> [Work to complete] Can you repeat the passage on log throttling word for word, starting with "Since standard FLOW_LOG_*" and going on through "memory is freed."?

> [Text block]

Internally each do_log() call pushes this log request into a central (per *this) queue of log requests; a single (per *this) background thread is always popping this queue ASAP, writing the message to the file, etc., until the queue is emptied; then it sleeps until it becomes non-empty; and so on. If many threads are pushing messages faster than this thread can get through them, then more and more RAM is used to store the enqueued messages. If the throughput doesn't decrease in time, letting this central thread catch up, then the RAM use might cause swapping and eventually out-of-memory (congestive collapse). To be clear, unless congestive collapse is in fact reached, the system is self-correcting, in that given a respite from the log-requests (do_log() calls), the queue size will get down to zero, as will the corresponding memory use. However, if this does not occur early enough, congestive collapse occurs.

Throttling is a safeguard against this. It works as follows. There's a limit H in bytes. We start at Not-Throttling state. If the memory use M grows beyond H, we enter Throttling state. In this state, we reject incoming log requests – thus letting the system deal with just logging-to-file what it has queued up (in FIFO fashion, naturally) – until no more such queued-up requests remain. Once the queue is empty, we re-enter Not-Throttling state. In other words beyond a certain total memory use, we throttle; then to exit this state total memory use has to go down to 0, before we un-throttle. The idea is to encourage a sawtooth /\/\/\ memory-use pattern when subjected to a firehose of log requests.

Note
An earlier functional design contemplated having a limit L (smaller than H; e.g., picture L = 50% of H), so that mem-use would need to merely get down to L to re-enter Not-Throttling state. However, upon prototyping this, it became clear this hardly improved the experience, instead making it rather confusing to understand in action. E.g., if there's a firehose going at full-blast, and you're fighting it by turning off the fire-hose and letting water drain, but then turn it on again once the container is 50% full, then the draining will "fight" the filling again, potentially losing quite decisively. Trying to then read resulting logs is messy and strange, depending on the 2 rates relative to each other. By comparison, the fill-drain-fill-drain /\/\/\ pattern is straightforward to understand; and one can cleanly point out the minima and maxima with log messages. Plus, less configuration/tuning with little to no functional loss = a good thing.

The particular mechanic of throttling is as follows. If throttling is enabled during a particular call to should_log(), and if and only if should_log() would return true based on considerations excluding the throttling feature, then:

Since standard FLOW_LOG_* macros avoid do_log() (or even the evaluation of the message – which is itself quite expensive, possibly quite a bit more expensive than the do_log()) if should_log() returns false for a given log call site, during Throttling state enqueuing of messages is blocked (letting the logging-to-file thread catch up). should_log() == false is how we turn off the firehose.

M starts at 0. Each do_log() (queued-up log request) increments M based on the memory-use estimate of the message+metadata passed to do_log(); then it enqueues the log request. Each time the background thread actually writes out the queued-up message+metadata, it decrements M by the same value by which it was incremented in do_log(); accordingly the log-request's memory is freed.

> [Records shown]
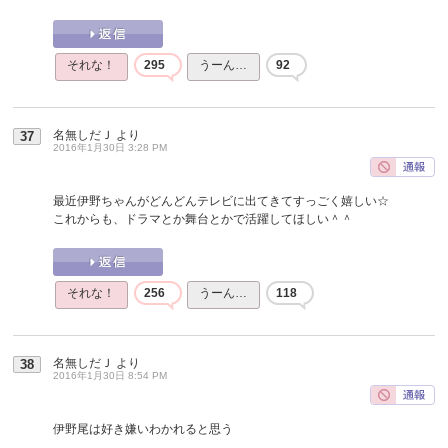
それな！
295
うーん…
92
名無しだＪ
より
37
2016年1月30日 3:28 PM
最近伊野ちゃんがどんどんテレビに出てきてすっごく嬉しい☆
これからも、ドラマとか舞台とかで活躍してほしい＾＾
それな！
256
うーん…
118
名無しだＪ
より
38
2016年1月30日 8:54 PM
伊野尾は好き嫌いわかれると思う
...
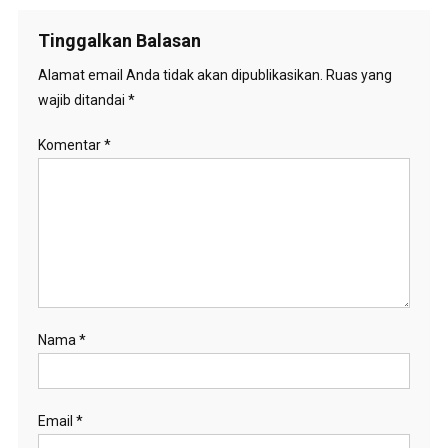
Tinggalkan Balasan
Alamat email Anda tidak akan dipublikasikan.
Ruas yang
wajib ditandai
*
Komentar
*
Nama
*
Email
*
* * *
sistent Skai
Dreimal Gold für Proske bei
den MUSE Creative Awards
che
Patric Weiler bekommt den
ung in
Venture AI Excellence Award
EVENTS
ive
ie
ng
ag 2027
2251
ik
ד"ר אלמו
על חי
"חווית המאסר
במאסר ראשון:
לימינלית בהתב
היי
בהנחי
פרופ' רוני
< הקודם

> [Your response]
Since standard FLOW_LOG_* macros avoid do_log() (or even the evaluation of the message – which is itself quite expensive, possibly quite a bit more expensive than the do_log()) if should_log() returns false for a given log call site, during Throttling state enqueuing of messages is blocked (letting the logging-to-file thread catch up). should_log() == false is how we turn off the firehose.

M starts at 0. Each do_log() (queued-up log request) increments M based on the memory-use estimate of the message+metadata passed to do_log(); then it enqueues the log request. Each time the background thread actually writes out the queued-up message+metadata, it decrements M by the same value by which it was incremented in do_log(); accordingly the log-request's memory is freed.